ABSTRACT

This chapter considers various questions that arise in connection with eternalism, the doctrine that God is timelessly eternal.

It starts by considering the rationale for eternalism, where it is argued that the doctrine has two main sources: the data of the Christian Scriptures, and a priori reflection on the ideas of the divine fullness and aseity and on the distinction between Creator and creature.

Secondly, the chapter considers whether eternalism is coherent. It is argued here that the eternalist should think of the assertion of divine timeless eternity as a piece of negative thinking about the divine essence.

The chapter then moves on to consider eternalism’s relationship with omniscience, and in particular the argument that a timeless God cannot be omniscient since he could not know what is past, present, or future, because there are no segments of time that are past and present and future for him. It is replied that what God lacks when he lacks ‘knowledge’ of indexicals is not in fact propositional knowledge in the strict sense, but, rather, a skill of a certain sort.

Next, the chapter considers the relationship between eternalism and biblical language, and, in particular, the biblical language of change that implies that God is in time. It is responded that if a timelessly eternal God is to communicate to embodied intelligent creatures that exist in space and time and to bring about his purposes through them, then he must do so by representing himself to them in ways that are not exhaustively true.

The chapter briefly considers eternalism and creation, arguing that God is before the Creation not by virtue of existing at a time when the universe was not yet in existence, but by virtue of the causal dependence of the universe upon him.

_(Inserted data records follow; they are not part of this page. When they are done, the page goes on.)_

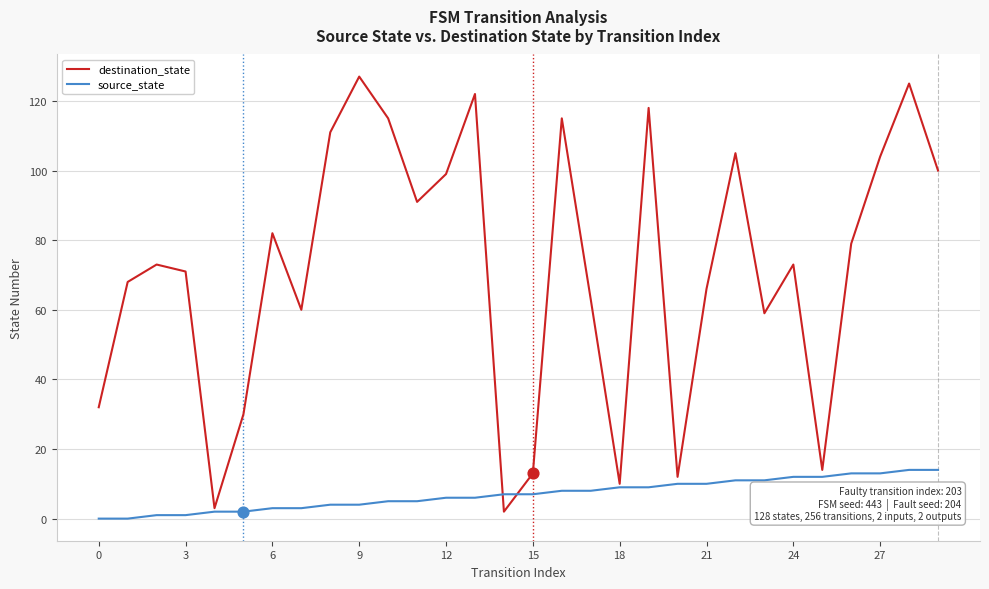

Which series has the largest total across all categories?

destination_state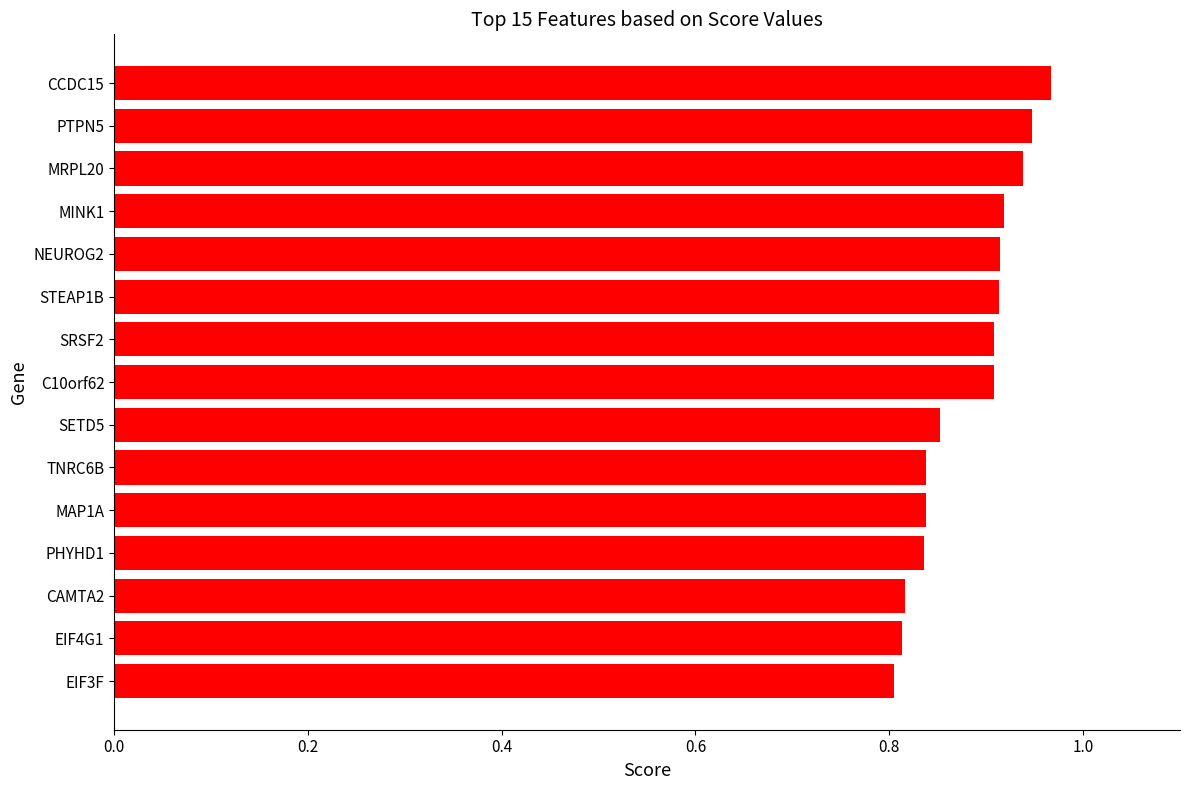

Count the values in the range 0 to 1.

15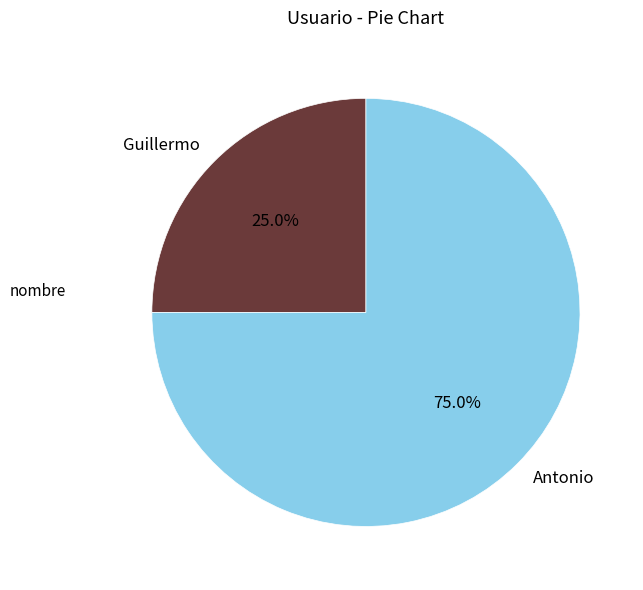

How many slices are in this pie chart?

2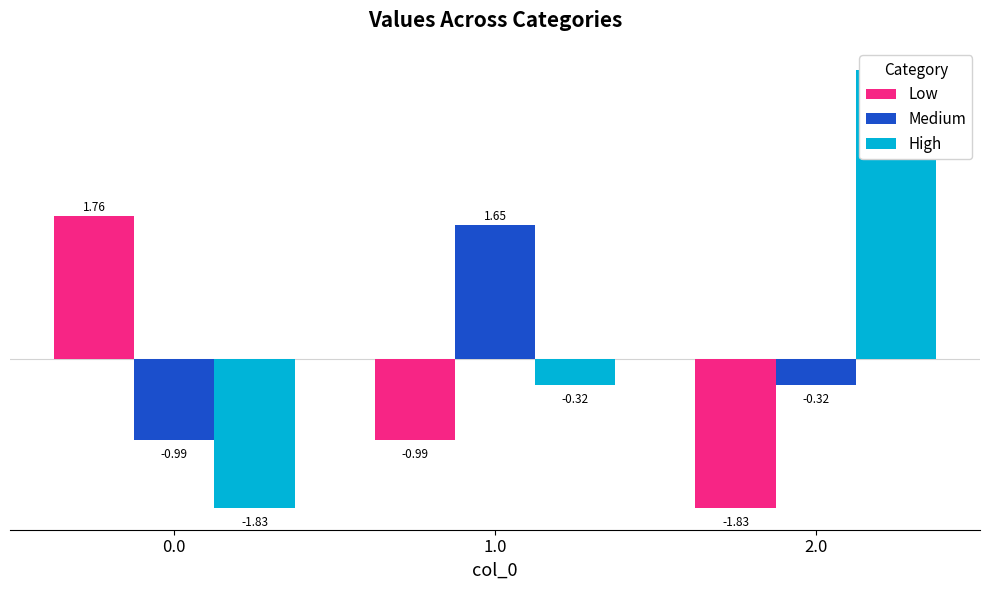

Rank the series at 0.0 from lowest to highest value.

High, Medium, Low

The chapter next considers eternalism and God’s action in the world. It is argued that the correct way to think of God’s eternally willing something in time is to think of one eternal act of will with numerous temporally scattered effects.

Before concluding, the chapter compares the divine standpoint with the human standpoint, arguing that, while from our perspective the Creator may be said to be continuously creating the universe, from the divine standpoint what is created is one temporally extended or ordered universe. The chapter then concludes with a brief consideration of the union between the impassible God and human nature in the person of Jesus Christ.